_REQUIRED TASKS:_
1. Copy the passage from the home-brewing thread below, starting with "The laws against" and going on through "am not positive.".
2. Name every distinct username that heads a post in the home-brewing thread below.

_EXTRACT:_
=-=-=
Basically you and I are saying the exact same thing. Distilling is legal after you have obtained the permits, satisfied federal and local laws, and be sure all taxes are paid if the stuff is sold......in other words for the average joe looking to turn his beer into moonshine in his kitchen it is illegal because nobody is gonna jump thru those hoops for an experiment or hobby. But I would not be scared at all of distilling small amounts in my garage or kitchen.


----------



## Whiskerhunter (Sep 24, 2009)

Yeah, I prolly phrased that poorly yonder. The upshot is that it is legal, but you have to have the permits/licensing from the ATF, which as I mentioned before are little more than making sure you pay Uncle Sam for your booze whether he earned it or not. And as a matter of practicality, the ATF isn't gonna come after you for making a couple gallons in your garage unless you are selling it. 

The laws against home-distilling are a throwback from the prohibition era and really need to be re-examined and provide for Joe average who wants to produce a couple gallons at home. I vaguely remember that bill coming up to de-criminalize home-distilling, and it was defeated for a good reason, though I forget what the heck the reason was. I think it might have been the lack of provision for limiting the amount, sales, etc. but I am not positive.


----------



## fishintechnician (Jul 20, 2007)

Question:
Does anyone know if i could make a "hard cider" out of other juices? I would assume that as long as they ddin't have preservative i could do it. Was thinking like grape wild berrie mix. Was gonna do a batch of mead but that gets kind of costly ( need over a gallon of honey) any input would be appreciated


----------



## yonderfishin (Apr 9, 2006)

You can ferment anything with a lot of sugar or startch in it as long as it has no added preservatives , ascorbic acid ( vitamin C ) added is fine and wont hurt the yeast. So thats quite a large list of things to try out.


----------



## Mushijobah (May 4, 2004)

Just put two jugs of all natural Apple Juice on the shelf lastnight after reading this....an experiment . I used regular bakers yeast. If it actually works I will get more serious about this. Nothing like brewing your own brew!


----------



## fishintechnician (Jul 20, 2007)

mushi-baking yeast should work did you use an airlock at all? If not the expanding gases may cause you problems, or if not sealed will turn to vinegar.

I was thinking of oj for a mixing base (other drinks) but after reading other reviews decided against it. Going tommorow to get the rest of my supplies and get the batches going will keep all posted


----------



## Mushijobah (May 4, 2004)

Yes, I jerry-rigged an airlock for each. For one jug, I took a hot sewing needle and poked a hole in the top of the cap. This hole is tiny, and hopefully won't let anything in. For the other, I put plastic wrap over the top with a rubber band around it. While it seems tight, there is enough of an unseen gap to release the gases. Both are bubbling like crazy and smelling up my basement slightly . We will see if it works!
=-=-=
Data listing:
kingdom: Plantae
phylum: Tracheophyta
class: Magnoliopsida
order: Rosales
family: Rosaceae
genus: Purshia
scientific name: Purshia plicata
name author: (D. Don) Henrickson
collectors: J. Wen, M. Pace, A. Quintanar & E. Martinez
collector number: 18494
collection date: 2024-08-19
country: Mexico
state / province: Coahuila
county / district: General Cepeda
=-=-=
_ANSWER LIST:_
1.
The laws against home-distilling are a throwback from the prohibition era and really need to be re-examined and provide for Joe average who wants to produce a couple gallons at home. I vaguely remember that bill coming up to de-criminalize home-distilling, and it was defeated for a good reason, though I forget what the heck the reason was. I think it might have been the lack of provision for limiting the amount, sales, etc. but I am not positive.

2.
Whiskerhunter
fishintechnician
yonderfishin
Mushijobah